- Scientific career
- Fields: Ecology, evolutionary biology
- Institutions: University of Michigan
- Website: lsa.umich.edu/eeb/people/faculty/knowlesl.html

= Lacey Knowles =

American ecologist and evolutionary biologist

L. Lacey Knowles is an ecologist and evolutionary biologist known for her work with speciation, sexual selection, phylogeography, and evolutionary radiation.

== Career ==
Knowles is an ecologist and evolutionary biologist known for her work with speciation, sexual selection, phylogeography, and evolutionary radiation.
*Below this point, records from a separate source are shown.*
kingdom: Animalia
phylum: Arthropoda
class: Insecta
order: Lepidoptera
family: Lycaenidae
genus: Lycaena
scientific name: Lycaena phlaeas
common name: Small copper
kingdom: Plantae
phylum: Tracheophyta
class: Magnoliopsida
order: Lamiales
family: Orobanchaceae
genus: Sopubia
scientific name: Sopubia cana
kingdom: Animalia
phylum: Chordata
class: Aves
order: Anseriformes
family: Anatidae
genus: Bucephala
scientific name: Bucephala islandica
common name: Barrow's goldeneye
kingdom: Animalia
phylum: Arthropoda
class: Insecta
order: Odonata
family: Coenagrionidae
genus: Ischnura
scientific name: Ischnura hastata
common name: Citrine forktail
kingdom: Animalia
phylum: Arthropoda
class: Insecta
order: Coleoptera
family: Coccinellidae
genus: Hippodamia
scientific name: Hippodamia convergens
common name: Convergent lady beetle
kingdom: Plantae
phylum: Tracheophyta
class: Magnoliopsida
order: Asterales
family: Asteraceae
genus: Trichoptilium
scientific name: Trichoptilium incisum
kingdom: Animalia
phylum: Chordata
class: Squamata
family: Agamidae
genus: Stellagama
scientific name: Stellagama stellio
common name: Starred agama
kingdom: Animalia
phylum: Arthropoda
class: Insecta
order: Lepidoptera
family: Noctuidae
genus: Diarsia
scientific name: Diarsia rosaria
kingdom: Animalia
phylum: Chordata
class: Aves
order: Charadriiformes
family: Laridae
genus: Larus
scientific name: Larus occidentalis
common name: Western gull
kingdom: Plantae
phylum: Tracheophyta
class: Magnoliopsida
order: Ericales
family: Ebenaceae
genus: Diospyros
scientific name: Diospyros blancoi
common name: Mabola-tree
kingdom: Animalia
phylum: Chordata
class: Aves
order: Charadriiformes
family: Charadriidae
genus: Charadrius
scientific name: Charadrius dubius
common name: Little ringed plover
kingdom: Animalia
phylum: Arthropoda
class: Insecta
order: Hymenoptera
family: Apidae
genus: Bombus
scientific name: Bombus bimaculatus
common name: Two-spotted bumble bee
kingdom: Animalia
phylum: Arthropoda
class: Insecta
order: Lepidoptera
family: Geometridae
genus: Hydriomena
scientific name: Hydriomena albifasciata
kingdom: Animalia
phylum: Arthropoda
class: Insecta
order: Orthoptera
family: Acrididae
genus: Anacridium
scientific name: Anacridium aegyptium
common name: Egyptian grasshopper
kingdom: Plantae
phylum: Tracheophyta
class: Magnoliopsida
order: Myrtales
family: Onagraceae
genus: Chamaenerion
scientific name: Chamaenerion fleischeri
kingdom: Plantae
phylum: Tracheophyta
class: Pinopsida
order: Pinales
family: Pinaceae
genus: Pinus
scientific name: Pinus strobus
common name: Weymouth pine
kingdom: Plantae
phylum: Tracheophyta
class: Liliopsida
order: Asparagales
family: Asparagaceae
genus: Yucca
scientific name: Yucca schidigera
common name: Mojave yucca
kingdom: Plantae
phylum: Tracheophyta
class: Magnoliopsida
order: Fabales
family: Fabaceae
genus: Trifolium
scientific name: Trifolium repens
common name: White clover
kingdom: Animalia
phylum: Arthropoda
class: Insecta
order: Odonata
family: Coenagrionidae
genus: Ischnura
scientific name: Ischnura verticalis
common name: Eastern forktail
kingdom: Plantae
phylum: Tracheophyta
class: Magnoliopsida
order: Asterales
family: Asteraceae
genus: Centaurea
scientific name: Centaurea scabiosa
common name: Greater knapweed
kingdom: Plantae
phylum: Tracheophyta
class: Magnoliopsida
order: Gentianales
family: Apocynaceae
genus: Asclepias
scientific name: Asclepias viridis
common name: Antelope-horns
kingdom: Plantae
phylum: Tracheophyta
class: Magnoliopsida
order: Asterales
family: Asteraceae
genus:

Knowles received her Ph.D. in Ecology and Evolution from the State University of New York at Stony Brook and had a Postdoctoral Fellowship in the Department of Ecology and Evolutionary Biology at the University of Arizona.As of 2012, she is a professor at the University of Michigan and the curator of insects at the university's museum of zoology. She has been an elected member of the councils for the Society for the Study of Evolution and the Society of Systematic Biology. Knowles has also served as an associate editor of scientific journals such as Evolution, Molecular Ecology, Systematic Biology, and Heredity. She is the author of Estimating Species Trees: Practical and Theoretical Aspects.

== Awards ==

- In 2023, Knowles was elected a Fellow of the American Association for the Advancement of Science.